Mit Darkness and Light haben der belgische Organist und Komponist Bernard Foccroulle und die australische Künstlerin Lynette Wallworth ein Konzertereignis entwickelt, das die Grenzen des traditionellen Orgelrezitals hinter sich lässt.
Darkness & Light
“DARKNESS & LIGHT” ORGEL UND VIDEO - EIN REZITAL

Konzept
Bernard Foccroulle (Orgel) / Lynette Wallworth (Video)
Das Projekt verbindet ein weitgespanntes Programm mit Orgelwerken aus vier Jahrhunderten mit Videoprojektionen, die auf zwei separaten Leinwänden eingeblendet werden, und lädt so dazu ein, Orgelmusik neu zu hören und zu sehen.
Die sorgfältige Musikauswahl spürt musikalischen und thematischen Korrespondenzen zwischen Werken von Komponisten wie Bach, Messiaen und Alain sowie zeitgenössischen Werken von Sofia Gubaidulina, Toshio Hosokawa und Foccroulle selbst nach. Die reiche Symbolik von Wallworths Videokunst vereinigt sinnträchtige Portraits von australischen Landschaften – natürlichen und künstlichen – mit astronomischem Bildmaterial. In beständigem Dialog interpretieren Bilder und Musik einander immer von Neuem und vervollständigen sich so zu einer kraftvollen und emotionalen Reflexion der Kräfte, die Menschen, Landschaft und Kosmos zusammenhalten.

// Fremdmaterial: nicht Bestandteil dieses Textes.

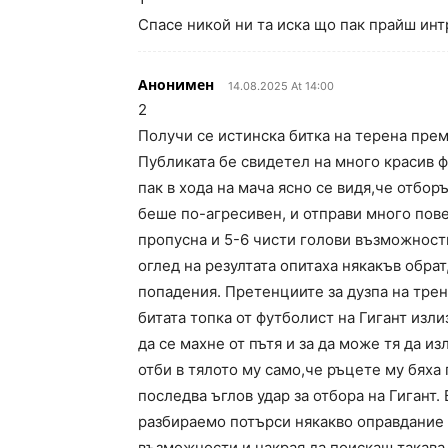
Спасе никой ни та иска що пак прайш инт
Анонимен
14.08.2025 At 14:00
2
Получи се истинска битка на терена пре
Публиката бе свидетел на много красив фу
пак в хода на мача ясно се видя,че отбо
беше по-агресивен, и отправи много пове
пропусна и 5-6 чисти голови възможности
оглед на резултата опитаха някакъв обрат,
попадения. Претенциите за дузпа на трен
битата топка от футболист на Гигант изл
да се махне от пътя и за да може тя да из
отби в тялото му само,че ръцете му бяха
последва ъглов удар за отбора на Гигант.
разбираемо потърси някакво оправдание з
възможности и накрая да поискаш такава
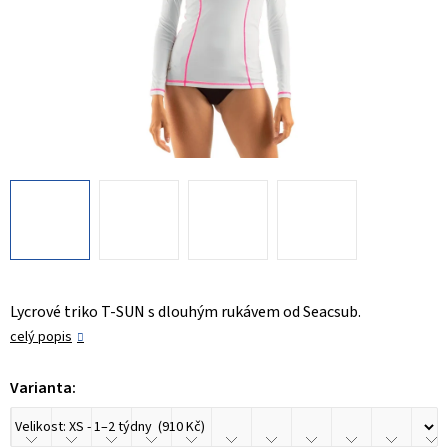
Lycrové triko T-SUN s dlouhým rukávem od Seacsub.
celý popis
Varianta:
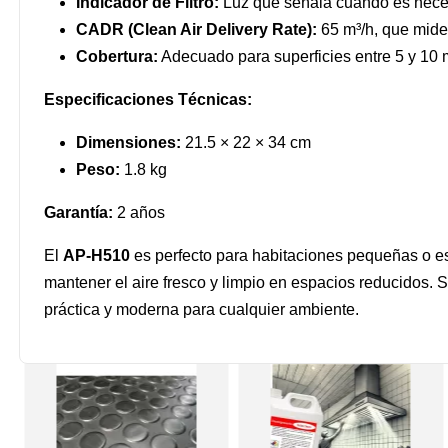
Indicador de Filtro:
Luz que señala cuándo es necesa
CADR (Clean Air Delivery Rate):
65 m³/h, que mide 
Cobertura:
Adecuado para superficies entre 5 y 10 
Especificaciones Técnicas:
Dimensiones:
21.5 × 22 × 34 cm
Peso:
1.8 kg
Garantía:
2 años
El
AP-H510
es perfecto para habitaciones pequeñas o es
mantener el aire fresco y limpio en espacios reducidos.
práctica y moderna para cualquier ambiente.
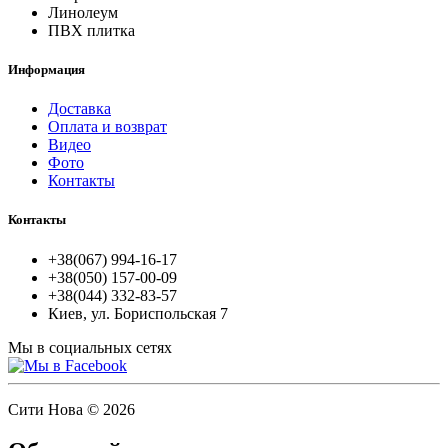
Линолеум
ПВХ плитка
Информация
Доставка
Оплата и возврат
Видео
Фото
Контакты
Контакты
+38(067) 994-16-17
+38(050) 157-00-09
+38(044) 332-83-57
Киев, ул. Бориспольская 7
Мы в социальных сетях
Сити Нова © 2026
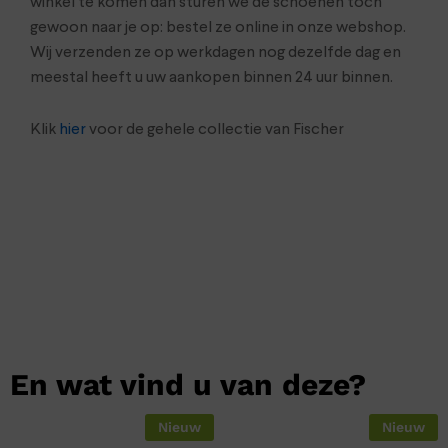
winkel te komen dan sturen we de schoenen toch
gewoon naar je op: bestel ze online in onze webshop.
Wij verzenden ze op werkdagen nog dezelfde dag en
meestal heeft u uw aankopen binnen 24 uur binnen.
Klik
hier
voor de gehele collectie van Fischer
En wat vind u van deze?
Nieuw
Nieuw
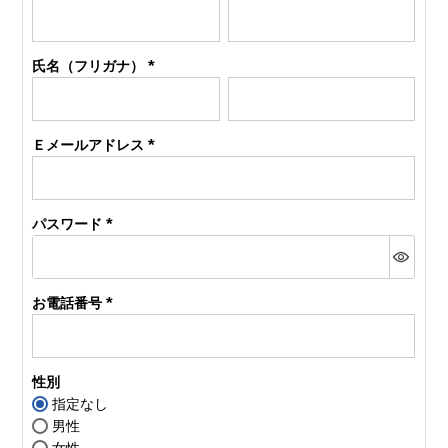
(必
須)
氏名（フリガナ）
(必
須)
Ｅメールアドレス
(必
須)
パスワード
(必
須)
お電話番号
(必
須)
性別
指定なし
男性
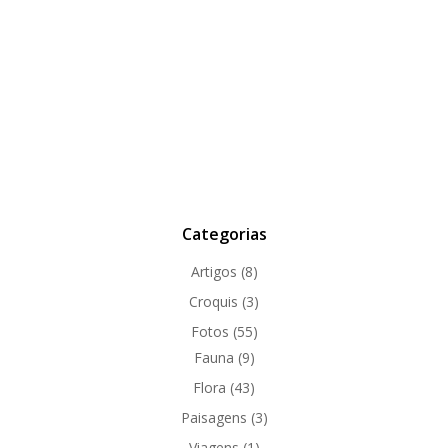
Categorias
Artigos
(8)
Croquis
(3)
Fotos
(55)
Fauna
(9)
Flora
(43)
Paisagens
(3)
Viagens
(1)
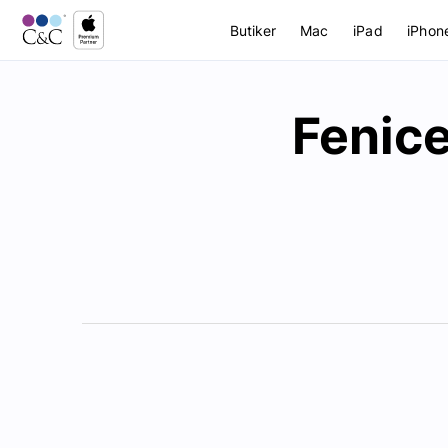
Butiker
Mac
iPad
iPhon
Fenic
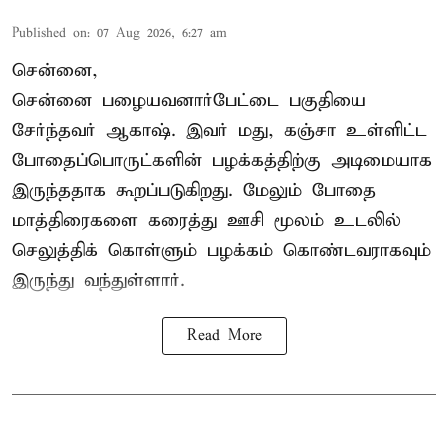
Published on
:
07 Aug 2026, 6:27 am
சென்னை,
சென்னை பழையவனார்பேட்டை பகுதியை
சேர்ந்தவர் ஆகாஷ். இவர் மது, கஞ்சா உள்ளிட்ட
போதைப்பொருட்களின் பழக்கத்திற்கு அடிமையாக
இருந்ததாக கூறப்படுகிறது. மேலும் போதை
மாத்திரைகளை கரைத்து ஊசி மூலம் உடலில்
செலுத்திக் கொள்ளும் பழக்கம் கொண்டவராகவும்
இருந்து வந்துள்ளார்.
Read More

„Die Videobilder waren genauso majestätisch wie die Orgelklänge… Ein grandioses Erlebnis… Diese Klänge hinterließen einen tiefen Eindruck.“ - De Standaard, Brüssel, 19. März 2014
Mitwirkende
Bernard Foccroulle
Die Eleganz der Gesangslinie, mal fiebrig, mal besonnen, die suggestive Kraft der Orchestrierung, der Ausdruck, der in seiner fulminanten Kraft ebenso intensiv ist wie in der Kontemplation – all dies legt nahe, von einem Meisterwerk zu sprechen. LE MONDE, September 2020 – über E vidi quattro stelle
Bernard Foccroulle, geboren 1953 in Liège (Belgien), vereint in seiner musikalischen Biografie verschiedenste Aspekte: Sein Schaffen als Komponist, als Organist und als künstlerischer Leiter wichtiger Institutionen macht ihn zu einer der herausragenden Musikerpersönlichkeiten unserer Zeit.